All news

Russian regulator revokes 3 more licenses in banking sector restructuring

The licenses were revoked from the St. Petersburg-based Finvest and Eurosib banks and the Moscow-based IstKom-Finance
 Russian Central Bank  ITAR-TASS/Sergei Bobylev
Russian Central Bank
© ITAR-TASS/Sergei Bobylev

MOSCOW, July 07. /ITAR-TASS/. The Russian Central Bank has revoked three more banking licenses in a continued effort to restructure the country’s financial system, the regulator said on Monday.

The licenses were revoked from the St. Petersburg-based Finvest and Eurosib banks and the Moscow-based IstKom-Finance over their highly risky policies and failure to comply with banking legislation and Bank of Russia regulations, the regulator said in a statement.
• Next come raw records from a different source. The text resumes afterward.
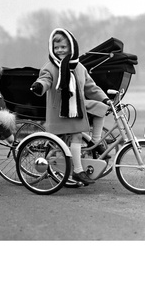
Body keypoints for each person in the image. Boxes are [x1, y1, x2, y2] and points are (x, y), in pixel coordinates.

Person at [30, 28, 110, 186]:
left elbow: (91, 87)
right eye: (56, 48)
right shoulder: (50, 67)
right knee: (76, 136)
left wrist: (106, 99)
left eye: (63, 47)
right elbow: (45, 79)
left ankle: (96, 142)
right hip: (60, 110)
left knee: (101, 107)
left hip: (77, 106)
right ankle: (78, 170)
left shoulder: (79, 67)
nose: (59, 50)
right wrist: (39, 86)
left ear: (72, 48)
Compensation payments to clients of Fininvest, Eurosib and IstKom-Finance, which are participants in the deposit insurance syst4em, will start from July 21.

Fininvest held the 179th place in the Russian banking system while Eurosib ranked 652nd and IstKom-Finance 727th.

Improving the Russian banking system

The Russian Central Bank has taken active efforts in the past two years to restructure the domestic financial system and make it stable and resilient to market shocks. The regulator has paid special attention to financial institutions that are not large in size and conduct risky operations and violate capital adequacy and transparency requirements.

Since 2013, the Central Bank of Russia has revoked licenses from about 50 credit institutions that operated in Moscow and the Moscow Region, the North Caucasus and the Siberian Federal District.

The number of banking institutions in Russia has decreased from 1,059 as of the beginning of 2014 to about 950 now.

The Russian Central Bank has also drawn up a list of systemically important banks.

Russian President Vladimir Putin earlier said in response to a journalists’ question that license revocations were intended to improve the country’s financial system and free it from financial institutions that could not fulfill their obligations to depositors and work efficiently and posed a risk to the entire banking system.

CBR Head Elvira Nabiullina said that the effort to clean the banking sector of inefficient operators is not a temporary campaign and will continue, and that the country’s top bank does not have a blacklist of banking institutions.

“Over the past year, about 50 banks have quit the market. These were either banks of unsatisfactory financial standing or banks strongly involved in criminal money market servicing,” Nabiullina said.

The process when inefficient operators quit the market makes the banking system healthy and raises people’s confidence in the country’s financial system, she added.